- Born: 27 December 1862 Bacskó, Kingdom of Hungary
- Died: 23 September 1928 (aged 65) Budapest, Hungary
- Occupations: Women's rights activist, educator and writer

= Sarolta Geőcze =

Hungarian Christian socialist women's rights activist and educator

Sarolta Geőcze de Szendrő (szendrői Geőcze Sarolta; 27 December 1862 – 23 September 1928) was a Hungarian Christian socialist women's rights activist and educator.

==Life==
Geőcze was born on 27 December 1862 in the village of Bacskó in the Kingdom of Hungary, now part of Slovakia. She graduated from the State Institute for the Instruction of Women Primary School Teachers (Állami Elemi Tanítónőképző (Buda Institute)) in 1882 and then later the State Institute for the Instruction of Women Secondary School Teachers (Állami Polgári Iskolai Tanítónőképzőintézet (Pest Institute)).
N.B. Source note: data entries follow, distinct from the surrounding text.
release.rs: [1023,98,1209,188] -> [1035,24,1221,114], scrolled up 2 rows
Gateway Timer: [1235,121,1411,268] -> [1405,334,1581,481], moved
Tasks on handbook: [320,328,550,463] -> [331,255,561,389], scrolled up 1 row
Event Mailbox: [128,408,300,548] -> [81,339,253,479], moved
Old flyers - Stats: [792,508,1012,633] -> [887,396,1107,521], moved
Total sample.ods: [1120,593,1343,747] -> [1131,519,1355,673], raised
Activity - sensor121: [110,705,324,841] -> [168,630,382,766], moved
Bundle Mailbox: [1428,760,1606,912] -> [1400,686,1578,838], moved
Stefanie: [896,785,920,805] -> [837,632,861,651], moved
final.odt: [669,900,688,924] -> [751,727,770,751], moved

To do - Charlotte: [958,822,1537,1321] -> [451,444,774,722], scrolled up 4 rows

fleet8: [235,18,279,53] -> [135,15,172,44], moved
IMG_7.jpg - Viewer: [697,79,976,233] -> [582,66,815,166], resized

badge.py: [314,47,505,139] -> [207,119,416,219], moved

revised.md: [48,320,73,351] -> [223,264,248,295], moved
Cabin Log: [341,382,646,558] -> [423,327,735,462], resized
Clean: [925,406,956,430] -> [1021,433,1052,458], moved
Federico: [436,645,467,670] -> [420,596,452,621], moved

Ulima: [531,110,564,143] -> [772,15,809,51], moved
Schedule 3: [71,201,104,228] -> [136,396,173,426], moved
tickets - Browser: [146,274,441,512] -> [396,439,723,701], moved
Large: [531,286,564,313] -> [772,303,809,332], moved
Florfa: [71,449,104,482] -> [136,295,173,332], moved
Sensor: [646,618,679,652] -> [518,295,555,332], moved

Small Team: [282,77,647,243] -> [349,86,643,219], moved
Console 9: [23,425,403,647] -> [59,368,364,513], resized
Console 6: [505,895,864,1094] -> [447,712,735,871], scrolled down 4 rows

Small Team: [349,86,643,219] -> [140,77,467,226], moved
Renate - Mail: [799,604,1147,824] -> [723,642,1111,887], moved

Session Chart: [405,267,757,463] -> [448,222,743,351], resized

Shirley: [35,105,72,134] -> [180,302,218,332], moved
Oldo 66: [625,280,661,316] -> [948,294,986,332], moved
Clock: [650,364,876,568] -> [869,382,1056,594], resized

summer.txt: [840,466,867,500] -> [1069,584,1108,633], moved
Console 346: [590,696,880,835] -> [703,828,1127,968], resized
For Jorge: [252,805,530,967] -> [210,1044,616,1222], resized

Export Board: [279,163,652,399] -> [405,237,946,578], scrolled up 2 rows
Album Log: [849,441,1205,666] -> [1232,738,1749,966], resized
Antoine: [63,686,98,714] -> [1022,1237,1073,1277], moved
She was recommended for a position at a girls' intermediate school in Brassó County (now in Romania) in 1886 and was director of the school two years later. Geőcze was transferred to another girls' intermediate school in Komárom County in 1892 and remained there for five years. After a year abroad to study teaching methods in religious schools, she began teaching at the Pest Institute in 1898. She was controversially appointed director of the Buda Institute in 1907 as some thought her under-qualified. However she remained for the next decade. Geőcze was fired in 1917 and started teaching again at the Pest Institute shortly afterwards until her retirement in 1926. She died in Budapest two years later.

==Activities==
Geőcze was one of the founders of the Mária Dorothea Association (Mária Dorothea Egyesület), an organization dedicated to improving women's higher education, in 1885. Beginning in 1888, she published numerous articles on girls' education, foreign teaching methods and the "need for Hungarian pedagogical methods able to strengthen national identity and morality". "Throughout the 1890s, Geőcze began to lay greater emphasis on the role of women's education as a means of advancing Hungary as a Christian nation. By the turn of the century, she was seeking to protect women she thought morally and economically vulnerable—migrants, domestic servants, factory workers—through education and material assistance." During the Second National University Education Congress in Budapest in 1896, she lectured on women's education and employment.